- Exercise goal -
Where a line in the entries below contains the word "font", count it. Return the total alone.

- Collected data entries -

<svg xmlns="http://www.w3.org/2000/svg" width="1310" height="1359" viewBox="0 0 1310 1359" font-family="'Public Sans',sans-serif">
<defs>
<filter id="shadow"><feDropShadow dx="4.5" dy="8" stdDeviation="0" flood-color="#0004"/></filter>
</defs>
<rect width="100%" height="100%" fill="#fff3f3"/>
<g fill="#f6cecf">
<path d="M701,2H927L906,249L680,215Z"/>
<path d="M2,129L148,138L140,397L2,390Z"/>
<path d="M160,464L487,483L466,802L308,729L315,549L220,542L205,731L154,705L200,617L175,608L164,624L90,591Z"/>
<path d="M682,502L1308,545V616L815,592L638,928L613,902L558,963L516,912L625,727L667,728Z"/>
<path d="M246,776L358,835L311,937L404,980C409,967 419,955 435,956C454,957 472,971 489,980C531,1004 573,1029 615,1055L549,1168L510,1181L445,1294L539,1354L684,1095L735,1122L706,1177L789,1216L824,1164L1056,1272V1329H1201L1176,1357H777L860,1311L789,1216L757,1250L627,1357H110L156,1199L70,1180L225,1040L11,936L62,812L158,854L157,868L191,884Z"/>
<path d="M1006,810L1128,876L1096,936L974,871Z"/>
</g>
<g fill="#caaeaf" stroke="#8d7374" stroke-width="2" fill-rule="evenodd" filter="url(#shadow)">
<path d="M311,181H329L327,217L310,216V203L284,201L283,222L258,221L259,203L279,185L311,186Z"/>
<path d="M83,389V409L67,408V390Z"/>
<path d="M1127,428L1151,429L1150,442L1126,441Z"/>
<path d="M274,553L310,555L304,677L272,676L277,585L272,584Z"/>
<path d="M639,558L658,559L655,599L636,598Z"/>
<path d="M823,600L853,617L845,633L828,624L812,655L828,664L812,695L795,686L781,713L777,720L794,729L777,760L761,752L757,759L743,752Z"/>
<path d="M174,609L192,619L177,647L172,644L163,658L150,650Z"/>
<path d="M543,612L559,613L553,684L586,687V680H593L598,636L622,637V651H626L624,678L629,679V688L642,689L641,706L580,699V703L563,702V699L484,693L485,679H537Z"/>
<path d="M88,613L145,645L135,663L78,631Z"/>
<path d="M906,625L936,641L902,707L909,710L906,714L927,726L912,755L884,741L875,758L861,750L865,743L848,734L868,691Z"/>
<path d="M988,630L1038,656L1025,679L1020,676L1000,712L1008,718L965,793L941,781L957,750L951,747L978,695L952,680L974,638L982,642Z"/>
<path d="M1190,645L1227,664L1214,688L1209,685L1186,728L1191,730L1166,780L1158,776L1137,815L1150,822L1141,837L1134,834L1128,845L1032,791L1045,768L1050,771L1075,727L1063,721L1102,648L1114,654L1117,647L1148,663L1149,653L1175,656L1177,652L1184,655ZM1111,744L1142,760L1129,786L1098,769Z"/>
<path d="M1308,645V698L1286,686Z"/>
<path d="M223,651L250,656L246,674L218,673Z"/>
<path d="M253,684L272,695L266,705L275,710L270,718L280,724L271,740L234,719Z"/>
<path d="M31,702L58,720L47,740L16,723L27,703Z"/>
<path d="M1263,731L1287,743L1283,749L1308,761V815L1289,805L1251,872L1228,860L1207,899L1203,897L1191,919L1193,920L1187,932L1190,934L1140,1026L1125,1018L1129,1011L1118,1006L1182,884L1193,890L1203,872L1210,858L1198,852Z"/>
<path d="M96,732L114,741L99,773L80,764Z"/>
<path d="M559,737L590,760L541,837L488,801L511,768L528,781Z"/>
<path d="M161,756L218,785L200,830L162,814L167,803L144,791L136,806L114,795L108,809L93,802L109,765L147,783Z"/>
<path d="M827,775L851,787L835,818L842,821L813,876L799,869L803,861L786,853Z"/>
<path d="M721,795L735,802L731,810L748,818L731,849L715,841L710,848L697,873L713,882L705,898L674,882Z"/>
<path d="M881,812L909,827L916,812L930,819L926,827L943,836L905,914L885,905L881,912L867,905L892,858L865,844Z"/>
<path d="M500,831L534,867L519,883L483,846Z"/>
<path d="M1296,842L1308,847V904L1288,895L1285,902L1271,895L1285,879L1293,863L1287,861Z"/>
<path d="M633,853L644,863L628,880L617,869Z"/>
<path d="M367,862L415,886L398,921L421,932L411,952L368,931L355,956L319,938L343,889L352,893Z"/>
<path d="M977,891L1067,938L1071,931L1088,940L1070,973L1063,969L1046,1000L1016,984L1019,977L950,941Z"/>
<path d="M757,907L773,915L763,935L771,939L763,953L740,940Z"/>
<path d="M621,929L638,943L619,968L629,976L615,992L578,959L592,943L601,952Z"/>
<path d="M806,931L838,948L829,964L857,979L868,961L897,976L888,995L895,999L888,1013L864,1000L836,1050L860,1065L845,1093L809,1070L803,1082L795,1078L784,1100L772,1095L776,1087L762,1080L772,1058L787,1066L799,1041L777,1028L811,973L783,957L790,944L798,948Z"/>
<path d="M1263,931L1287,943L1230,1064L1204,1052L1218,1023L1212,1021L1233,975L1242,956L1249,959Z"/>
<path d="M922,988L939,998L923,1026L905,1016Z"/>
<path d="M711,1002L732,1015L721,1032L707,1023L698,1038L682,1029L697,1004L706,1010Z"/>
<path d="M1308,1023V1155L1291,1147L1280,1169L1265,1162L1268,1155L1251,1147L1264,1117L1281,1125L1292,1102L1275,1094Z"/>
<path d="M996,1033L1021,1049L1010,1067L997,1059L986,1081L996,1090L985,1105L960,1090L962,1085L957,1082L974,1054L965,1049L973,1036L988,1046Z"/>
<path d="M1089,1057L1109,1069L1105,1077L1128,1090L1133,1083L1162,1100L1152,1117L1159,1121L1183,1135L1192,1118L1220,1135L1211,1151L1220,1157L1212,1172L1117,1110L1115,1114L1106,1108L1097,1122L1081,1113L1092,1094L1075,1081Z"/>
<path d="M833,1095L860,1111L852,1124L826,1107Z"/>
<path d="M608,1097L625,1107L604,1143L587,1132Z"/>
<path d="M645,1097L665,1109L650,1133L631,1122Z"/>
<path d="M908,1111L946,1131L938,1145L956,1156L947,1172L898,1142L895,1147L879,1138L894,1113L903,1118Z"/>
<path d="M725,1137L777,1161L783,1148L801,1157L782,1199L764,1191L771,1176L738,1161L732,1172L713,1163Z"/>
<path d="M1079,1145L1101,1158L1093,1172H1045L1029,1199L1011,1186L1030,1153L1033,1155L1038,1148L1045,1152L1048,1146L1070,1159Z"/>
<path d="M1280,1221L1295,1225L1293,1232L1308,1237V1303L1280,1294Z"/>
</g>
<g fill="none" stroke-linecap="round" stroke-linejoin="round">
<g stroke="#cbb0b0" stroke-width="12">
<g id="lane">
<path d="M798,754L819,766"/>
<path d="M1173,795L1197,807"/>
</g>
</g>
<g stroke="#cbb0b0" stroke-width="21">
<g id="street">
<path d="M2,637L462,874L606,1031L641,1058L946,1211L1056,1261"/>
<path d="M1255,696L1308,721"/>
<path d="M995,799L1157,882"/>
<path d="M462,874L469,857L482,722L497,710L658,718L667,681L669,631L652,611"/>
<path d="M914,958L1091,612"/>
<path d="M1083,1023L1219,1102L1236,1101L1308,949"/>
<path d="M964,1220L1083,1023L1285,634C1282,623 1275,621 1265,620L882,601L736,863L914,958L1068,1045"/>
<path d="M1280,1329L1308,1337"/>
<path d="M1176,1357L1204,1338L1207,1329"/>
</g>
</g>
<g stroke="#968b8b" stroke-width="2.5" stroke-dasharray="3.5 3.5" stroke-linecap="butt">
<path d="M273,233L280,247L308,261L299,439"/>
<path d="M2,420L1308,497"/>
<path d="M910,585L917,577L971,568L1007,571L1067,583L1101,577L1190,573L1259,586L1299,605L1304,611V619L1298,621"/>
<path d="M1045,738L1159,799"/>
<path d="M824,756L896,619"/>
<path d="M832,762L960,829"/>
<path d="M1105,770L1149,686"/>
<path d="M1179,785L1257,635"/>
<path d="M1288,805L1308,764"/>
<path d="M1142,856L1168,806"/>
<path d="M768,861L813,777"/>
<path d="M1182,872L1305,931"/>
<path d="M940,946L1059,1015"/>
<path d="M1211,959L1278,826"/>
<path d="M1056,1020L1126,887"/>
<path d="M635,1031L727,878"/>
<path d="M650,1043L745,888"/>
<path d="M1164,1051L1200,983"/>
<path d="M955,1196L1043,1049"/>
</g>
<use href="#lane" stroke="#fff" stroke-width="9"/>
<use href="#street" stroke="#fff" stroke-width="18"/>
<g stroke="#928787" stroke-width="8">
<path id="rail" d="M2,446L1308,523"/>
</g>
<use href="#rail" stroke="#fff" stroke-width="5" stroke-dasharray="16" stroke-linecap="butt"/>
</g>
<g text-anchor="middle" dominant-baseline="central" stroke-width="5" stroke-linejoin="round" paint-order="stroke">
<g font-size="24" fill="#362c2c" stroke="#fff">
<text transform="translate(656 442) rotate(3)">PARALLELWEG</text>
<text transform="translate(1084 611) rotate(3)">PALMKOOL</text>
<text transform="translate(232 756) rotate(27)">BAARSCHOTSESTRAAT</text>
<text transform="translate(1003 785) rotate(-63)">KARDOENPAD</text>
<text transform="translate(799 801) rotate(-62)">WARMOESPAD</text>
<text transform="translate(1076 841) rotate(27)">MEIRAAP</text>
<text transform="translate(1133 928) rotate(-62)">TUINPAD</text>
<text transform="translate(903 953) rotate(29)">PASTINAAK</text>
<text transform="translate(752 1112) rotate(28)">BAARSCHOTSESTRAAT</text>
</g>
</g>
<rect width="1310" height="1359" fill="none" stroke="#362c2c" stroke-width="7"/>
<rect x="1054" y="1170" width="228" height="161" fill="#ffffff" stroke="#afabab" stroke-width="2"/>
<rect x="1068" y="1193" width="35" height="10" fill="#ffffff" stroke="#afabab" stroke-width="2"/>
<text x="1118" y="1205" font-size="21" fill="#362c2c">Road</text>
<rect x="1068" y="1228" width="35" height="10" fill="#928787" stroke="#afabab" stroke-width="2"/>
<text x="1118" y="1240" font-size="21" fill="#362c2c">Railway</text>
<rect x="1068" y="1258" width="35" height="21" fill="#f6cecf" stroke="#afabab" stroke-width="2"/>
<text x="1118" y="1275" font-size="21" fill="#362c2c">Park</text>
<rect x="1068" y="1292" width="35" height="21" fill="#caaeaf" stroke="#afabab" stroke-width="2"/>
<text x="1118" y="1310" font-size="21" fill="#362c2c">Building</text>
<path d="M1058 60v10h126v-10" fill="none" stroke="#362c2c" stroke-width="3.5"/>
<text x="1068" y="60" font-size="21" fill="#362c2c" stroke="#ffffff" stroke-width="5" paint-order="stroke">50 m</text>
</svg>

- Expected output -
7